Os volumes tanto de novos negócios quanto de produção se expandiram pelo décimo mês consecutivo. Embora as taxas de crescimento tenham-se atenuado em relação aos recordes observados em novembro, elas permaneceram acentuadas para os padrões históricos. Os entrevistados da pesquisa comentaram que as recuperações foram apoiadas por aumentos constantes nas demandas interna e externa assim como pela diversificação de produtos. O volume de novos negócios provenientes do estrangeiro cresceu realmente, mas em menor proporção do que o total de novos pedidos.
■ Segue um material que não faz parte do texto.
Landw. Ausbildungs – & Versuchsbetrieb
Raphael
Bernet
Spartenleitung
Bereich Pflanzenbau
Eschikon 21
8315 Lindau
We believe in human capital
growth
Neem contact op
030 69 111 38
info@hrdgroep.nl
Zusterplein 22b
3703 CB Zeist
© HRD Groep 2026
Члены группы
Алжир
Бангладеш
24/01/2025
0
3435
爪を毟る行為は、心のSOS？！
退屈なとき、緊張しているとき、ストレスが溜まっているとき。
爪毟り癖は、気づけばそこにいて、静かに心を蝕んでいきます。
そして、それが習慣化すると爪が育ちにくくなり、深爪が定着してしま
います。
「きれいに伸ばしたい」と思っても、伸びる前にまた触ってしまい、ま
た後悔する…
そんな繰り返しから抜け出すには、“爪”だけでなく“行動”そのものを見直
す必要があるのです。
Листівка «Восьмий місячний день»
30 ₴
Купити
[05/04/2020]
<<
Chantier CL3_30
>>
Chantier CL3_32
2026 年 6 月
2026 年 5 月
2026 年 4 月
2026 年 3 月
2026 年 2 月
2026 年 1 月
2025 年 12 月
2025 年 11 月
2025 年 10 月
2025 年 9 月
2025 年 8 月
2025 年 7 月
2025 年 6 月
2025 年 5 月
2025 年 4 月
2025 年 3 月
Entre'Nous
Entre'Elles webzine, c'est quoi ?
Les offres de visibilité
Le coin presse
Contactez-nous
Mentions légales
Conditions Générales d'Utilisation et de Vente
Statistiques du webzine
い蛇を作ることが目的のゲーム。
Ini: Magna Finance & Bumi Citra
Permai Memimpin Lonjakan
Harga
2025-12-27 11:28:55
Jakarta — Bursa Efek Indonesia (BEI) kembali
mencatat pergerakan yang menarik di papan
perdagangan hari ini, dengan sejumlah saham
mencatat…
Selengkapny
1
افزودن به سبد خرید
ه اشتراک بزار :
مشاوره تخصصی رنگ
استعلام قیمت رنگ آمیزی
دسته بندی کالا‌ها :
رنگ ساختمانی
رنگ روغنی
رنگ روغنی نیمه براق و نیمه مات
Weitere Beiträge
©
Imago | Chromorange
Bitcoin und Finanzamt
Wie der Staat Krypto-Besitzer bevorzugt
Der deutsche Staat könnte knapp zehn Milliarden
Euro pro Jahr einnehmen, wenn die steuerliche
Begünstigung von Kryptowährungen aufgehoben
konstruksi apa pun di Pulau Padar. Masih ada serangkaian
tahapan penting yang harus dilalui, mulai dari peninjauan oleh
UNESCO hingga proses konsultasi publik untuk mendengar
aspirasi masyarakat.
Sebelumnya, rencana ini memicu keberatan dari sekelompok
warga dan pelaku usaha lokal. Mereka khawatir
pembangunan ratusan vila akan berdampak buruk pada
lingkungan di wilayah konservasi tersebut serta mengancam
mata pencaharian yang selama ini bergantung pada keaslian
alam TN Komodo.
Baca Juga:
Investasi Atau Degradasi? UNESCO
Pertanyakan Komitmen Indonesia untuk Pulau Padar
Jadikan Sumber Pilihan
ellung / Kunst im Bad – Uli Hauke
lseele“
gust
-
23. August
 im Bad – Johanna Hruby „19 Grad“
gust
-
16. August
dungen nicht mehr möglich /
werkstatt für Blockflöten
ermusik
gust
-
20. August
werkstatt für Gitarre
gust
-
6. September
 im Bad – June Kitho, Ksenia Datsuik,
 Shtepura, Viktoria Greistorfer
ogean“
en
A melhoria da demanda, combinada com quebras de maquinário e escassez de recursos, levaram a outro declínio nos estoques de produtos acabados. A queda foi a mais acentuada desde fevereiro.

Os estoques de matérias-primas e de produtos semiacabados também diminuíram da maneira mais significativa em dez meses, apesar de outra expansão nas quantidades de compras.

O volume mais elevado de vendas e as projeções de crescimento dos negócios incentivaram alguns fabricantes a intensificar as contratações. O ritmo de criação de empregos foi modesto, mas o mais forte em quase cinco anos. Ao mesmo tempo, o grau de otimismo em relação às perspectivas para daqui a doze meses no que diz respeito à produção aumentou, igualando a sua marca mais alta até hoje. As expectativas de condições econômicas melhores, maiores investimentos, menores custos de empréstimos e oportunidades para exportação foram os principais fatores que impulsionaram o sentimento positivo em dezembro.

Segundo relatos, as empresas pagaram mais por insumos, em média, com as mercadorias básicas, os combustíveis e a energia aumentando de preço no final de 2017. Apesar de ter diminuído em relação ao recorde de dezessete meses de alta observado em novembro, a taxa de inflação de custos permaneceu acentuada. Consequentemente, os preços dos produtos foram aumentados, embora também em menor proporção do que em novembro.

Os produtores de mercadorias indicaram um declínio adicional nos negócios pendentes, já que a existência de capacidade ociosa persistiu apesar dos aumentos contínuos nas vendas. Por fim, os prazos de entrega dos fornecedores aumentaram ajudados por um crescimento da atividade de compras, por gargalos e por uma escassez de matérias-primas disponíveis em alguns distribuidores.